As a former teacher, Shaver says he learned cultural competency the hard way.

"When I got into the classroom, I began to recognize that, as one of the 95% of teachers in Minnesota who are white people serving an ever-diversifying student population, that I had a lot of gaps in my cultural understanding,"  Shaver said. "I didn't know how to make sure that I was teaching in an inclusive way."

Minnesota's Professional Educator Licensing and Standards Board is attempting to close those gaps of understanding through a cultural competency requirement that would apply to new educators who are seeking certification to teach in public schools. An administrative law judge has now cleared the way for that requirement, he says questions remain.

Matt Shaver: "My question about this, OK, so teacher preparation programs throughout the state, how are you going to adjust your programs to meet these new standards?"

Kent Erdahl: "Essentially, a lot still has to be figured out." 

Shaver: "Yeah, in terms of implementation, absolutely.

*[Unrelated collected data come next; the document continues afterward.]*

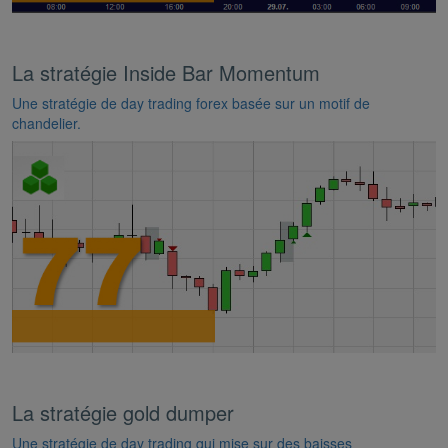
La stratégie Inside Bar Momentum
Une stratégie de day trading forex basée sur un motif de
chandelier.
La stratégie gold dumper
Une stratégie de day trading qui mise sur des baisses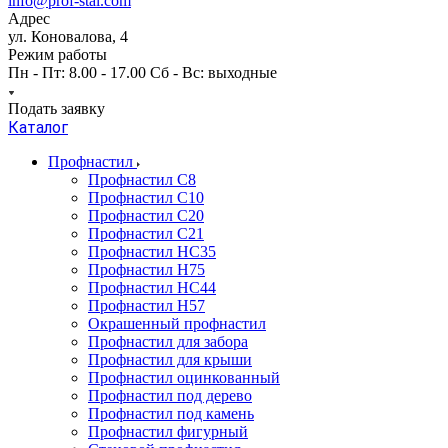
info@prof-stal.com
Адрес
ул. Коновалова, 4
Режим работы
Пн - Пт: 8.00 - 17.00 Сб - Вс: выходные
Подать заявку
Каталог
Профнастил
Профнастил С8
Профнастил С10
Профнастил С20
Профнастил С21
Профнастил НС35
Профнастил Н75
Профнастил HC44
Профнастил Н57
Окрашенный профнастил
Профнастил для забора
Профнастил для крыши
Профнастил оцинкованный
Профнастил под дерево
Профнастил под камень
Профнастил фигурный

This ruling, this thing that is hitting the news, is one of the final checkpoints to making these pretty big changes, and making them real."

But those currently teaching the teachers at the University of Minnesota, say the changes may not be as big as everyone thinks.

"We are just continuing this path in this direction, and this is another way that policy is catching up to people's actions," said Dr. Cynthia Zwicky, 

Zwicky says she, and the university as a whole, has been incorporating cultural competency into teaching for years, and while the topic has become politicized recently, she says wants to be clear about what she is, and is not, teaching.

"It certainly isn't telling people a certain way is right or wrong," Zwicky said. "It's really about telling things from other people's perspectives. We want our children to live in society where they know how to interact and get along with a plurality of people, and I believe schools are the place where we learn those rules of engagement."

"We're talking about the education of children and building societies where everyone can see themselves. There are so many ways to approach this that it isn't as simple as either you're for me or against me."

Despite approving the board's ability to set a new cultural competency requirement, the judge did not approve of some of the board's language, which made suggestions about improving competency through curriculum.

“It is not within the Board’s teacher licensing authority to address gaps in school curricula," judge Jenny Starr wrote. 

Dr. Zwicky says that ruling makes sense, since there is already a state process for reviewing and implementing changes to curriculum.

That means the licensing board now has to fix that language before any of the new requirements can be adopted and go into effect. That process is expected to start at the next regular meeting this Friday.